# EXTRACTED ENTRIES
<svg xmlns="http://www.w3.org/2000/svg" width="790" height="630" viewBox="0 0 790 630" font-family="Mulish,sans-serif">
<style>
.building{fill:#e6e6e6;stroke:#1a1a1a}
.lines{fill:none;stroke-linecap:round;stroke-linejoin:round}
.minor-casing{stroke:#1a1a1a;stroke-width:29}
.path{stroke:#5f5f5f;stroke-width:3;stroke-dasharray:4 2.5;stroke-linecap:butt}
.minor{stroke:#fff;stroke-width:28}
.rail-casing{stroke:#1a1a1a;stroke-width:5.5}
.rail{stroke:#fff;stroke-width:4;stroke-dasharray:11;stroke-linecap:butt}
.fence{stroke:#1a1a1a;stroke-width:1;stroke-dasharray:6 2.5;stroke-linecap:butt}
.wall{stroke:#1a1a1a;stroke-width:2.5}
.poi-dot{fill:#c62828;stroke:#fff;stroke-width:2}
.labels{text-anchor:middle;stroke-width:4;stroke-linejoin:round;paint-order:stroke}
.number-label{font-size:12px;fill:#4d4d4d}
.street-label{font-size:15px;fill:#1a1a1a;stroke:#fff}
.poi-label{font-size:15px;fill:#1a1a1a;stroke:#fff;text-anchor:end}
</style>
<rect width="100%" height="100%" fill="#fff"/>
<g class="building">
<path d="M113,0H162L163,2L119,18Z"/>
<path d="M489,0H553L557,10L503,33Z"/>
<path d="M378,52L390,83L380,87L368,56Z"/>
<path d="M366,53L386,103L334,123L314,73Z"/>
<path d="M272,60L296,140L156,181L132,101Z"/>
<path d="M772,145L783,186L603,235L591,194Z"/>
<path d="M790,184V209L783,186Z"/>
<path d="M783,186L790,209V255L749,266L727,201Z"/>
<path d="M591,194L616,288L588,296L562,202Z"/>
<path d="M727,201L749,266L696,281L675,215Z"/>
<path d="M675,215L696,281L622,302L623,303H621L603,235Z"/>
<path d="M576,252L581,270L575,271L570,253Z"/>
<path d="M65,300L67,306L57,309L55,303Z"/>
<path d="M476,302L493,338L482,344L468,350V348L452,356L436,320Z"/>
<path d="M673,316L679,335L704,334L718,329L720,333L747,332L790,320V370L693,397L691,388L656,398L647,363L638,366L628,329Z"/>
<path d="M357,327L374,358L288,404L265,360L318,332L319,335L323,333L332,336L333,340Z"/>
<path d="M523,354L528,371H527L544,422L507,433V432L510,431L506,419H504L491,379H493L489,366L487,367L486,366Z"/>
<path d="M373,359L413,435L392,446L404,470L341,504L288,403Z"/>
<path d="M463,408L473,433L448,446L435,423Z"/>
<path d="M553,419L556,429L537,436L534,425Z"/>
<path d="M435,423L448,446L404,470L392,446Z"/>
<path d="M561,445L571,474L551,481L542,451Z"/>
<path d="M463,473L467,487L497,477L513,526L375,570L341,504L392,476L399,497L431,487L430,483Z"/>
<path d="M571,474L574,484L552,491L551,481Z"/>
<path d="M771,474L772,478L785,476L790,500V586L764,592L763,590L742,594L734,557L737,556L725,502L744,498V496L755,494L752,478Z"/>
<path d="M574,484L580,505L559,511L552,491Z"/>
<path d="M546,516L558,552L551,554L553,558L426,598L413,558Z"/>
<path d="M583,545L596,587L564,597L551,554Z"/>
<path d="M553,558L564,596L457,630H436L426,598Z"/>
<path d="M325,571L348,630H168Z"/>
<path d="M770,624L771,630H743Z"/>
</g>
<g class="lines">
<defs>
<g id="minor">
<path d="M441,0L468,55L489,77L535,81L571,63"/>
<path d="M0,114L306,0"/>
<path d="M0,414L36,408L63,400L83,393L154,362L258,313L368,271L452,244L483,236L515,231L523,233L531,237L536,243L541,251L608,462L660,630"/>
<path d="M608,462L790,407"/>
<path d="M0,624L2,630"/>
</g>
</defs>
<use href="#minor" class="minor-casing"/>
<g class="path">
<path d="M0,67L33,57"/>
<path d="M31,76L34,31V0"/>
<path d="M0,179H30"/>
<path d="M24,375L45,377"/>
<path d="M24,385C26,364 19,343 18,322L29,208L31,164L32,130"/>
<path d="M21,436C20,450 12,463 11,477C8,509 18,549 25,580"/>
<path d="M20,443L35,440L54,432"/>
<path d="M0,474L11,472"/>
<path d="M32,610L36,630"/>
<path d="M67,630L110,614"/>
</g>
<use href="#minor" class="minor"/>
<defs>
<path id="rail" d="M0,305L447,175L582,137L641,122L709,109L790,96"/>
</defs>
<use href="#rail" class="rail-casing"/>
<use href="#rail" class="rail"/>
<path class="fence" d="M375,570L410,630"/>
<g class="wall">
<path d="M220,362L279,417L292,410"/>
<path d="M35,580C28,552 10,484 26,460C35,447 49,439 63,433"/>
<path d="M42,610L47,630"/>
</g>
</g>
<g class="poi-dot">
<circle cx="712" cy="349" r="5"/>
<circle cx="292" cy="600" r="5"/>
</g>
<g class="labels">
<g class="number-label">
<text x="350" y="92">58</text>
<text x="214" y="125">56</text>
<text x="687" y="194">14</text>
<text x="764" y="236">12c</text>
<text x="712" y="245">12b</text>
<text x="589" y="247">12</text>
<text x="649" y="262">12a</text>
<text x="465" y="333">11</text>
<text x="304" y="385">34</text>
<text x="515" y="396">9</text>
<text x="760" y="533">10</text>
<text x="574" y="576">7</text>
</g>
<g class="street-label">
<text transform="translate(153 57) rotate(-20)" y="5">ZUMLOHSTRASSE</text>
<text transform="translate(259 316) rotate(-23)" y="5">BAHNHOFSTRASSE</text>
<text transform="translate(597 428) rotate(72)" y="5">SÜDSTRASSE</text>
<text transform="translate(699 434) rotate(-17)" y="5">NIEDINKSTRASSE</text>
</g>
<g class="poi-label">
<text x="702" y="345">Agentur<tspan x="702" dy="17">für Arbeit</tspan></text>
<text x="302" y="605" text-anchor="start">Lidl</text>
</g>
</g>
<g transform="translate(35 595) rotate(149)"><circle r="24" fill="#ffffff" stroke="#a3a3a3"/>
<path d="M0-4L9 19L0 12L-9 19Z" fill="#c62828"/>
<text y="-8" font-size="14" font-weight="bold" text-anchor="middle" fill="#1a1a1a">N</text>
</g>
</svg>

# WHAT NEEDS TO BE DONE
Each entry is to be given again, exactly as it stands.

# SOLUTION
<svg xmlns="http://www.w3.org/2000/svg" width="790" height="630" viewBox="0 0 790 630" font-family="Mulish,sans-serif">
<style>
.building{fill:#e6e6e6;stroke:#1a1a1a}
.lines{fill:none;stroke-linecap:round;stroke-linejoin:round}
.minor-casing{stroke:#1a1a1a;stroke-width:29}
.path{stroke:#5f5f5f;stroke-width:3;stroke-dasharray:4 2.5;stroke-linecap:butt}
.minor{stroke:#fff;stroke-width:28}
.rail-casing{stroke:#1a1a1a;stroke-width:5.5}
.rail{stroke:#fff;stroke-width:4;stroke-dasharray:11;stroke-linecap:butt}
.fence{stroke:#1a1a1a;stroke-width:1;stroke-dasharray:6 2.5;stroke-linecap:butt}
.wall{stroke:#1a1a1a;stroke-width:2.5}
.poi-dot{fill:#c62828;stroke:#fff;stroke-width:2}
.labels{text-anchor:middle;stroke-width:4;stroke-linejoin:round;paint-order:stroke}
.number-label{font-size:12px;fill:#4d4d4d}
.street-label{font-size:15px;fill:#1a1a1a;stroke:#fff}
.poi-label{font-size:15px;fill:#1a1a1a;stroke:#fff;text-anchor:end}
</style>
<rect width="100%" height="100%" fill="#fff"/>
<g class="building">
<path d="M113,0H162L163,2L119,18Z"/>
<path d="M489,0H553L557,10L503,33Z"/>
<path d="M378,52L390,83L380,87L368,56Z"/>
<path d="M366,53L386,103L334,123L314,73Z"/>
<path d="M272,60L296,140L156,181L132,101Z"/>
<path d="M772,145L783,186L603,235L591,194Z"/>
<path d="M790,184V209L783,186Z"/>
<path d="M783,186L790,209V255L749,266L727,201Z"/>
<path d="M591,194L616,288L588,296L562,202Z"/>
<path d="M727,201L749,266L696,281L675,215Z"/>
<path d="M675,215L696,281L622,302L623,303H621L603,235Z"/>
<path d="M576,252L581,270L575,271L570,253Z"/>
<path d="M65,300L67,306L57,309L55,303Z"/>
<path d="M476,302L493,338L482,344L468,350V348L452,356L436,320Z"/>
<path d="M673,316L679,335L704,334L718,329L720,333L747,332L790,320V370L693,397L691,388L656,398L647,363L638,366L628,329Z"/>
<path d="M357,327L374,358L288,404L265,360L318,332L319,335L323,333L332,336L333,340Z"/>
<path d="M523,354L528,371H527L544,422L507,433V432L510,431L506,419H504L491,379H493L489,366L487,367L486,366Z"/>
<path d="M373,359L413,435L392,446L404,470L341,504L288,403Z"/>
<path d="M463,408L473,433L448,446L435,423Z"/>
<path d="M553,419L556,429L537,436L534,425Z"/>
<path d="M435,423L448,446L404,470L392,446Z"/>
<path d="M561,445L571,474L551,481L542,451Z"/>
<path d="M463,473L467,487L497,477L513,526L375,570L341,504L392,476L399,497L431,487L430,483Z"/>
<path d="M571,474L574,484L552,491L551,481Z"/>
<path d="M771,474L772,478L785,476L790,500V586L764,592L763,590L742,594L734,557L737,556L725,502L744,498V496L755,494L752,478Z"/>
<path d="M574,484L580,505L559,511L552,491Z"/>
<path d="M546,516L558,552L551,554L553,558L426,598L413,558Z"/>
<path d="M583,545L596,587L564,597L551,554Z"/>
<path d="M553,558L564,596L457,630H436L426,598Z"/>
<path d="M325,571L348,630H168Z"/>
<path d="M770,624L771,630H743Z"/>
</g>
<g class="lines">
<defs>
<g id="minor">
<path d="M441,0L468,55L489,77L535,81L571,63"/>
<path d="M0,114L306,0"/>
<path d="M0,414L36,408L63,400L83,393L154,362L258,313L368,271L452,244L483,236L515,231L523,233L531,237L536,243L541,251L608,462L660,630"/>
<path d="M608,462L790,407"/>
<path d="M0,624L2,630"/>
</g>
</defs>
<use href="#minor" class="minor-casing"/>
<g class="path">
<path d="M0,67L33,57"/>
<path d="M31,76L34,31V0"/>
<path d="M0,179H30"/>
<path d="M24,375L45,377"/>
<path d="M24,385C26,364 19,343 18,322L29,208L31,164L32,130"/>
<path d="M21,436C20,450 12,463 11,477C8,509 18,549 25,580"/>
<path d="M20,443L35,440L54,432"/>
<path d="M0,474L11,472"/>
<path d="M32,610L36,630"/>
<path d="M67,630L110,614"/>
</g>
<use href="#minor" class="minor"/>
<defs>
<path id="rail" d="M0,305L447,175L582,137L641,122L709,109L790,96"/>
</defs>
<use href="#rail" class="rail-casing"/>
<use href="#rail" class="rail"/>
<path class="fence" d="M375,570L410,630"/>
<g class="wall">
<path d="M220,362L279,417L292,410"/>
<path d="M35,580C28,552 10,484 26,460C35,447 49,439 63,433"/>
<path d="M42,610L47,630"/>
</g>
</g>
<g class="poi-dot">
<circle cx="712" cy="349" r="5"/>
<circle cx="292" cy="600" r="5"/>
</g>
<g class="labels">
<g class="number-label">
<text x="350" y="92">58</text>
<text x="214" y="125">56</text>
<text x="687" y="194">14</text>
<text x="764" y="236">12c</text>
<text x="712" y="245">12b</text>
<text x="589" y="247">12</text>
<text x="649" y="262">12a</text>
<text x="465" y="333">11</text>
<text x="304" y="385">34</text>
<text x="515" y="396">9</text>
<text x="760" y="533">10</text>
<text x="574" y="576">7</text>
</g>
<g class="street-label">
<text transform="translate(153 57) rotate(-20)" y="5">ZUMLOHSTRASSE</text>
<text transform="translate(259 316) rotate(-23)" y="5">BAHNHOFSTRASSE</text>
<text transform="translate(597 428) rotate(72)" y="5">SÜDSTRASSE</text>
<text transform="translate(699 434) rotate(-17)" y="5">NIEDINKSTRASSE</text>
</g>
<g class="poi-label">
<text x="702" y="345">Agentur<tspan x="702" dy="17">für Arbeit</tspan></text>
<text x="302" y="605" text-anchor="start">Lidl</text>
</g>
</g>
<g transform="translate(35 595) rotate(149)"><circle r="24" fill="#ffffff" stroke="#a3a3a3"/>
<path d="M0-4L9 19L0 12L-9 19Z" fill="#c62828"/>
<text y="-8" font-size="14" font-weight="bold" text-anchor="middle" fill="#1a1a1a">N</text>
</g>
</svg>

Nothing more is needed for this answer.